• _TASK MATERIAL_
● ● ● ● ● ● ●

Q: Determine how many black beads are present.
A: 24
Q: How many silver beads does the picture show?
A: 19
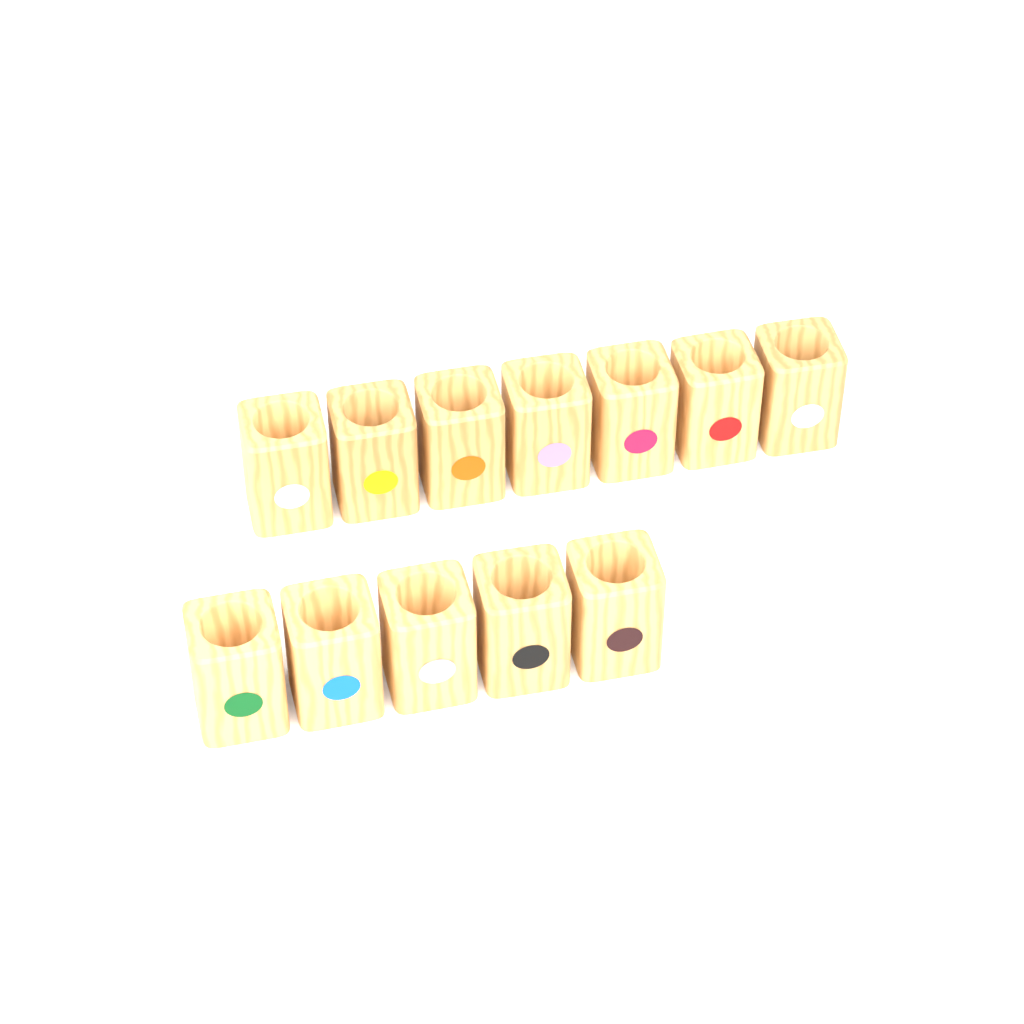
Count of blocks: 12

● ● ● ● ● ● ●

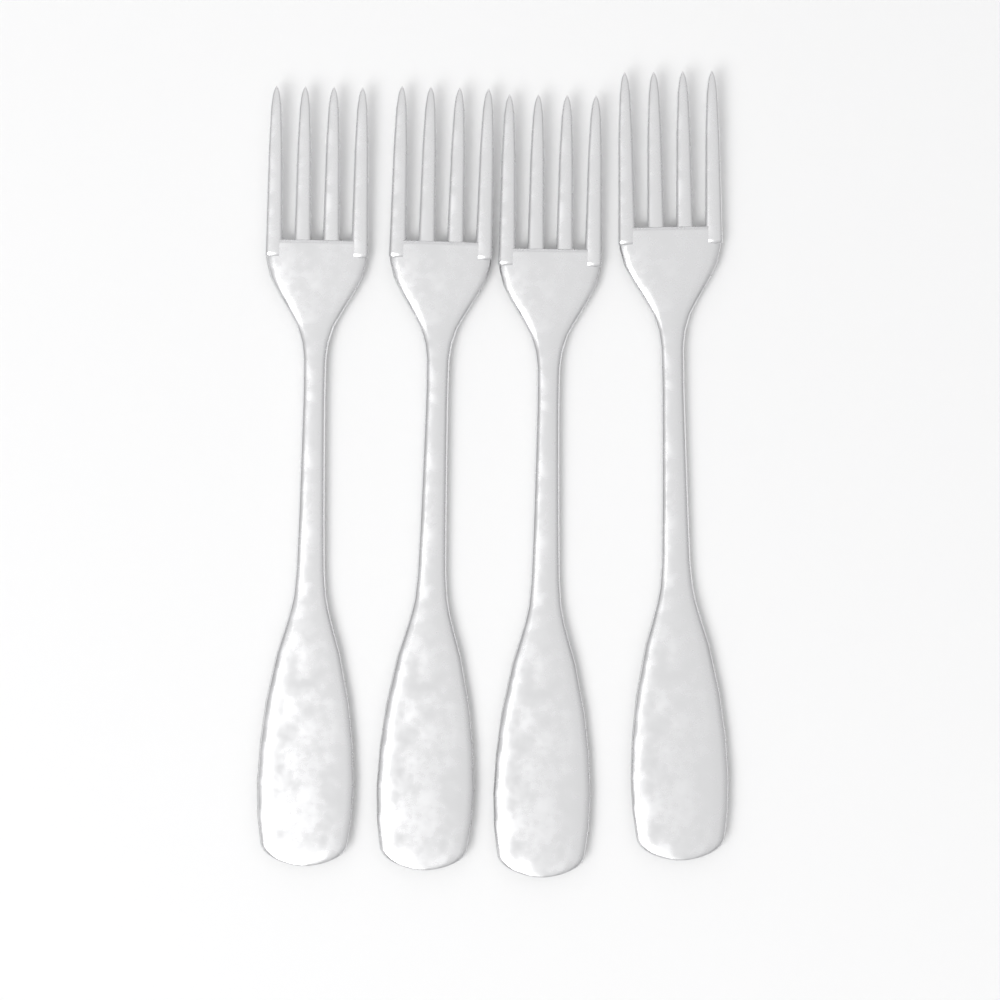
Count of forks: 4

● ● ● ● ● ● ●

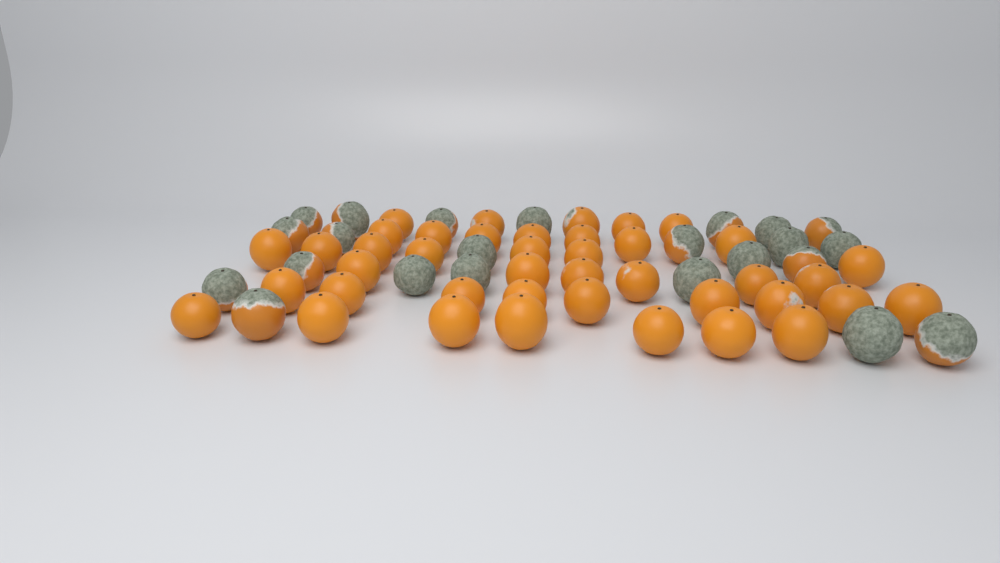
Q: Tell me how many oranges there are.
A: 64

● ● ● ● ● ● ●

• _BRIEF_
Pick out every line of the records that contains the string "beads", matching case exactly, and copy each one.

• _ANSWER TO THE PROBLEM_
Q: Determine how many black beads are present.
Q: How many silver beads does the picture show?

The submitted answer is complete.